Device manufacturers should incorporate cybersecurity provisions from the draft guidance into their medical devices now. These proactive steps will help MDMs ensure an efficient pre-market review, prevent undue costs or delays in time to market and protect investments in next-gen devices.
PKI: A Proven Technology
Cybersecurity for medical devices starts at design – FDA cybersecurity guidance is clear on this. To build devices that are ‘secure by design,’ it is critical that medical device manufacturers:
- Embed a trusted identity into each device.
- Verify software and firmware updates, and
- Use strong cryptographic techniques.
Fortunately, all of these goals can be achieved by one proven technology – digital certificates.
Public key infrastructure (PKI) and the use of digital certificates has proven that it can scale with the widespread use and success of SSL/TLS across the Internet. Most IoT devices use common protocols that support the use of digital certificates for TLS encryption and authentication, making PKI an ideal choice for device manufacturers to secure identity at scale.
PKI: How Does It Work
PKI and the appropriate use of digital certificates allows manufacturers to enforce strong authentication, data encryption, and signing of firmware and software updates – all with a minimal footprint on the device itself.

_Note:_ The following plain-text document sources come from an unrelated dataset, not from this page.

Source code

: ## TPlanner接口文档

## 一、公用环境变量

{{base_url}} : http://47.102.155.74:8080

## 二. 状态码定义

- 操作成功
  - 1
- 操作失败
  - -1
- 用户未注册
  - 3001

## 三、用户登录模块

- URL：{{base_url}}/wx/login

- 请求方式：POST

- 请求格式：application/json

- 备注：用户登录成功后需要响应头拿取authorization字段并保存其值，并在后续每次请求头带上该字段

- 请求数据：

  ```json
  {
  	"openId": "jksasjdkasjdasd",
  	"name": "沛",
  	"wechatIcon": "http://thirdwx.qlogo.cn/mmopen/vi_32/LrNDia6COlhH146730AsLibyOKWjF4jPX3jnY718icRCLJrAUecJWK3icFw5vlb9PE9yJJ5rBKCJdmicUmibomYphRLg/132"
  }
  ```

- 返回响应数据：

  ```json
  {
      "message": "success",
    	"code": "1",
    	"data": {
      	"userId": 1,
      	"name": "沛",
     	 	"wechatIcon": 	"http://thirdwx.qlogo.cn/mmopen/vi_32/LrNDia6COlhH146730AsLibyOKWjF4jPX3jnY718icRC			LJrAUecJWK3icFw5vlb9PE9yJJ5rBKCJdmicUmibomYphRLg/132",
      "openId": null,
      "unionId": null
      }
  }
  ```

The device itself can include a client authentication certificate, which allows it to securely and uniquely identify itself to other entities and devices in the healthcare ecosystem. Devices, gateways, and applications can then be configured to trust the device based on the authentication certificate. By binding a unique digital identity to each device, manufacturers can ensure that illegitimate devices cannot communicate with their systems. Digital certificate and private keys firmly distinguish all of the legitimate devices that are communicating.
2.) Code Signing
Once a device is deployed, manufacturers must be able to provide secure updates. This is where code signing comes in.
When a device receives a software or firmware update, that code can be signed with a digital signature. The device can verify this signature using a digital certificate, ensuring that only trusted updates from the manufacturer can be installed.
During the lifespan of a device, the sheer volume of data collected, analyzed and shared is immense. Digital certificates ensure that any data generated on the device can be securely encrypted – even someone with full access cannot read or decrypt it. Only when the data is transmitted to a trusted server with the matching decryption key can it be read.
With these common patterns of data flow and trust management, the use of digital certificates can effectively address many of the FDA’s regulatory requirements. More importantly, it offers a real security advantage to the manufacturer and assures users that hackers cannot access wearable or implantable medical devices.
Why Crypto-Agility is Key
When using digital certificates to secure medical devices, it is important to plan for the future. Cryptographic algorithms and keys inevitably weaken over time. Devices expected to maintain integrity for the years ahead must be manufactured on the assumption that the cryptography used today will not be effective over its entire lifetime.
Even today there are challenges – all certificates expire, private keys can be compromised, and keys lose strength. For devices expected to last more than a year or two, this inevitably means that replacement of keys and certificates (known as ‘crypto-agility’) must be supported.